Avid reader. Wish I had more time to get through my towering to-read pile. I’m gonna freaking drown in it. It’ll be an awesome death.
Weird. Horror. Zombie. Some sci-fi (near future stuff).
Favorite authors, besides the insanely gifted authors I’ve worked with: William Gibson; Lauren Beukes; Neil Gaiman; Sarah Langan; Joe Hill; Sarah Pinborough; Gary McMahon; Lou Morgan; Conrad Williams; Tom Piccirilli.
To name a few.
You said you consider yourself a fine artist rather than a graphic artist. Do you take commissions for other types of art as well as book covers? What other types of projects have you worked on?
Did I say that? Shit. How am I going to dig myself out of that hole?
I’ll leave the FINE portion of that statement to the viewer. Goldfish memory, but FINE versus GRAPHIC really speaks to process and purpose. Handmade versus digital. Nearly every scrap of any given piece I make is handmade or found. When my hands are done with a piece, I break out my digital camera and scanner.

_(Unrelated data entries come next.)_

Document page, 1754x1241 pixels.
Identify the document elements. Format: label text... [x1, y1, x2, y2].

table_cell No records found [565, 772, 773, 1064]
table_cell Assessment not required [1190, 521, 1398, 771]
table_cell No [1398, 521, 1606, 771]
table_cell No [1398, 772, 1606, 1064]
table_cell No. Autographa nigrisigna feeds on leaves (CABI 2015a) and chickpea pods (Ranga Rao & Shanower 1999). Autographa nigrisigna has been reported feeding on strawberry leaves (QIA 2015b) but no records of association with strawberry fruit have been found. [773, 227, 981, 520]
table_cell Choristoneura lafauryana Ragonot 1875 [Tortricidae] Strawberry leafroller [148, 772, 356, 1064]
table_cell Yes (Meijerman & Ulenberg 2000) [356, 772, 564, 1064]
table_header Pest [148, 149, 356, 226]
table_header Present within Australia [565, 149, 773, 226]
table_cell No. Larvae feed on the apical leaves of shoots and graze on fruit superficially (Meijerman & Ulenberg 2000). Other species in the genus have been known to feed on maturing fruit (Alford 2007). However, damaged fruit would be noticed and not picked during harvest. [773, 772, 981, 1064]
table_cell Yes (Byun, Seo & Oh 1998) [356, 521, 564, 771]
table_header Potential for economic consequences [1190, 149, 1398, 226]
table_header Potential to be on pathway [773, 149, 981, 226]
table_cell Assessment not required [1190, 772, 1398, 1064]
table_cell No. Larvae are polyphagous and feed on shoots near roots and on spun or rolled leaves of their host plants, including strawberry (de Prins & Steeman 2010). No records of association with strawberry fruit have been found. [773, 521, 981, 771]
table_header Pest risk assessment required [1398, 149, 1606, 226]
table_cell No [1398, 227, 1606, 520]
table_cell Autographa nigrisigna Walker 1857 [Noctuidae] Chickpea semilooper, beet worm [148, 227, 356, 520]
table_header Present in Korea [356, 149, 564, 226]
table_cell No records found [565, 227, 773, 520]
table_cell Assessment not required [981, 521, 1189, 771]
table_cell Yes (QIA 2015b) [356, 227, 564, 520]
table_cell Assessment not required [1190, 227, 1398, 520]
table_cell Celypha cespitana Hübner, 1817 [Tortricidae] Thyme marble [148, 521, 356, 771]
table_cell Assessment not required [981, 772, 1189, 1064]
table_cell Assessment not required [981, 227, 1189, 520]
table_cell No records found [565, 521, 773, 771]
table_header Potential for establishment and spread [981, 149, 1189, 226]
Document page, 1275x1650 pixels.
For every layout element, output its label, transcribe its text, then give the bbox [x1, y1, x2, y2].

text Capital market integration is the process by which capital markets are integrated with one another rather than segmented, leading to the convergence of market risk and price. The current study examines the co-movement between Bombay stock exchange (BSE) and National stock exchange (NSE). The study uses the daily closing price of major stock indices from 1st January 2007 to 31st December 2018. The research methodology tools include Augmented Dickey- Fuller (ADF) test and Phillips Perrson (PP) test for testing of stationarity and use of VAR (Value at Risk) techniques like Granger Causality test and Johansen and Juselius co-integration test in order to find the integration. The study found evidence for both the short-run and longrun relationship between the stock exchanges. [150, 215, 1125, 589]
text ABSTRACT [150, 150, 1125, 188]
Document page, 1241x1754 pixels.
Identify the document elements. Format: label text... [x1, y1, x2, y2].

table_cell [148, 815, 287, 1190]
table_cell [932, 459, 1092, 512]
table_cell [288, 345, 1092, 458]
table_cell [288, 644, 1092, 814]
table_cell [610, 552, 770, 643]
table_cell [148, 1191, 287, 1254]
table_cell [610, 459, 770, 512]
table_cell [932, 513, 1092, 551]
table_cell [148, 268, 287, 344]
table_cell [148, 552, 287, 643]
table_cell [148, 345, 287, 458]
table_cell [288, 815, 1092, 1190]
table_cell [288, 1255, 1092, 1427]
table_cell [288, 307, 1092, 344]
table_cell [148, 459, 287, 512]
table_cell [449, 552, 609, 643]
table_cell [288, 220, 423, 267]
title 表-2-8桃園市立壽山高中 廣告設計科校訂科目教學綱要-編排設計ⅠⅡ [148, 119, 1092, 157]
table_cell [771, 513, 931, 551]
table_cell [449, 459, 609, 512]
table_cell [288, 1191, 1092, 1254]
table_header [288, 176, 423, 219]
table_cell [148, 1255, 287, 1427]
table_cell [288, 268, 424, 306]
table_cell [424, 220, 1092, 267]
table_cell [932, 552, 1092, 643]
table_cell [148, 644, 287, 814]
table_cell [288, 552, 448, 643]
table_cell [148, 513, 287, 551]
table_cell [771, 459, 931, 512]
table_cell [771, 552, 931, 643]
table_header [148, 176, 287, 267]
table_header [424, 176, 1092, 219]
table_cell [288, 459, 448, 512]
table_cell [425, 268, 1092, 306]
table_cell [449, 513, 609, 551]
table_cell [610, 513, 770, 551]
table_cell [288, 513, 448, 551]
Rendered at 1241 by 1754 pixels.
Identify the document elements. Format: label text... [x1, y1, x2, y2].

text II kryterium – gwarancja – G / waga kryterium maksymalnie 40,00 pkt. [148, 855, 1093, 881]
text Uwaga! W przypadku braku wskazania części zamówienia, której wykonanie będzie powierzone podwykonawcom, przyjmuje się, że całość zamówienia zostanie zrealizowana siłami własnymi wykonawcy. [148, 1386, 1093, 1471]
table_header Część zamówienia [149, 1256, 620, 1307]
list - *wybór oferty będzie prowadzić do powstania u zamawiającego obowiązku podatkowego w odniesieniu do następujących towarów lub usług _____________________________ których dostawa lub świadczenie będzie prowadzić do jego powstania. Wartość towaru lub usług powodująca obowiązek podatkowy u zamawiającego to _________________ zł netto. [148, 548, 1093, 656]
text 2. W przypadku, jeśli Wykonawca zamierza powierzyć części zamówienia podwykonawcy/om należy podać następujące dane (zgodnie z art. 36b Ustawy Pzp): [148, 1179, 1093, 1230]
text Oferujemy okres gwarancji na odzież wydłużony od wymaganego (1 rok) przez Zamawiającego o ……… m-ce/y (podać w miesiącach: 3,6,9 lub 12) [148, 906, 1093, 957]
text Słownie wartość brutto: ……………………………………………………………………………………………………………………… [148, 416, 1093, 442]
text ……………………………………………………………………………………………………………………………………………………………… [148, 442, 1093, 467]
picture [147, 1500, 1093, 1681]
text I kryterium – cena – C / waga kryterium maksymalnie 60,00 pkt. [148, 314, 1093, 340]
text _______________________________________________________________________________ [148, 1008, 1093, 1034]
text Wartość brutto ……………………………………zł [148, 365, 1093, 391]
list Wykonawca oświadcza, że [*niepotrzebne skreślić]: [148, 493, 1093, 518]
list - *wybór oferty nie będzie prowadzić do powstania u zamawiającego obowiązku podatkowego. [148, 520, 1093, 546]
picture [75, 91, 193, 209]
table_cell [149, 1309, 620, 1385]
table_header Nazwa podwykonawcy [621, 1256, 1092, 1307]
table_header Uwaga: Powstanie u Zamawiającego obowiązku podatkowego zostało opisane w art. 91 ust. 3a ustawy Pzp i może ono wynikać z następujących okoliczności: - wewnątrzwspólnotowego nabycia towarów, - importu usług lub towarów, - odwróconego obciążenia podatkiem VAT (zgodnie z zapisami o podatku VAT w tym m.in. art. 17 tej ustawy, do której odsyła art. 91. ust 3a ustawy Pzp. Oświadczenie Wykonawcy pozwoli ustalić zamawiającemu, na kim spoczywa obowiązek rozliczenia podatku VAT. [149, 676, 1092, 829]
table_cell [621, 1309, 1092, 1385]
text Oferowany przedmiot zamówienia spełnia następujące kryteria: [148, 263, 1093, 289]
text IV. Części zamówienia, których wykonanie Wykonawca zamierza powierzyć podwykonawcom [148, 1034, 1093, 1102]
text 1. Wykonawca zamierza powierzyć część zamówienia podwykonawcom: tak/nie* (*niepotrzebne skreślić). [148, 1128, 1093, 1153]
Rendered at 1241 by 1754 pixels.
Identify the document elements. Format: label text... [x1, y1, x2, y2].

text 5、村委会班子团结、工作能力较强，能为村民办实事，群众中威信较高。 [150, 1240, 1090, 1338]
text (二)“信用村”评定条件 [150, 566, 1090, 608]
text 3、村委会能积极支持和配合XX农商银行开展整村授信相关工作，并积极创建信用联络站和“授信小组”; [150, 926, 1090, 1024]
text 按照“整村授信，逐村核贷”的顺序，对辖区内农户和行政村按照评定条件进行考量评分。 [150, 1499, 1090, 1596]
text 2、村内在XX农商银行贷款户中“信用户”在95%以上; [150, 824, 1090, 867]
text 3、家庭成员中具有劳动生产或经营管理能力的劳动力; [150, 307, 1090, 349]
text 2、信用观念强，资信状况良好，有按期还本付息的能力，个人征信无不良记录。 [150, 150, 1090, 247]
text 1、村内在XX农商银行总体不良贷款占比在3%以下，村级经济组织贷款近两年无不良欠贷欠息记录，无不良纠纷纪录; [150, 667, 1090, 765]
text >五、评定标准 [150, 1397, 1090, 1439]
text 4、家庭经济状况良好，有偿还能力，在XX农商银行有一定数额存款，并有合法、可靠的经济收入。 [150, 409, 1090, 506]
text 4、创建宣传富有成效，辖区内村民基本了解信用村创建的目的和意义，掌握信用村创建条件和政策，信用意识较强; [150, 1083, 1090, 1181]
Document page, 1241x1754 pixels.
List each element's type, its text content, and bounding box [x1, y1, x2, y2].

Fun Fact: I rarely clean my scanner. I delight in the tiny blips and blurps from prior scans showing up on current scans. Ghost dust and scratches, haunting my present work.
Handmade art, assembled with our phabulous phriend Photoshop. No originals. Digital ghosts. Again with the ghosts.
At my core I see myself as a painter. I also don’t see any difference between my personal and professional work. I approach every piece exactly the same way, whether the finished product is a painting on a wall, an illustration in a magazine, or the cover of a book.
Every piece is a personal piece. I’ve never had to stop and think about it. Never had to flip a single switch. This piece is for a magazine. This piece is for a book cover. Nope. This piece is exactly what it’s supposed to be. Does it quench your project’s thirst? Fantastic!
How would an author contact you about commissioning art for their books?
If you dig what I’m doing, and you’d like me to make some art for your project, let’s chat. Let’s do something completely freaking batshit!
Check out my online portfolio: http://deadclownart.com/
Covers behind the Covers link. Artwork behind the Artwork link.
Pretty nifty navigation, eh?
Like what you see? Email: deadclownart@yahoo.com
Chris, you’re hysterical! Thanks for stopping by to talk with us. I can’t wait to see what you’re going to create next.
Thanks so much for your time and hospitality, Invested Ivana! You’re a rockstar and we should totally hang out some time! I’ll bring the ferrets!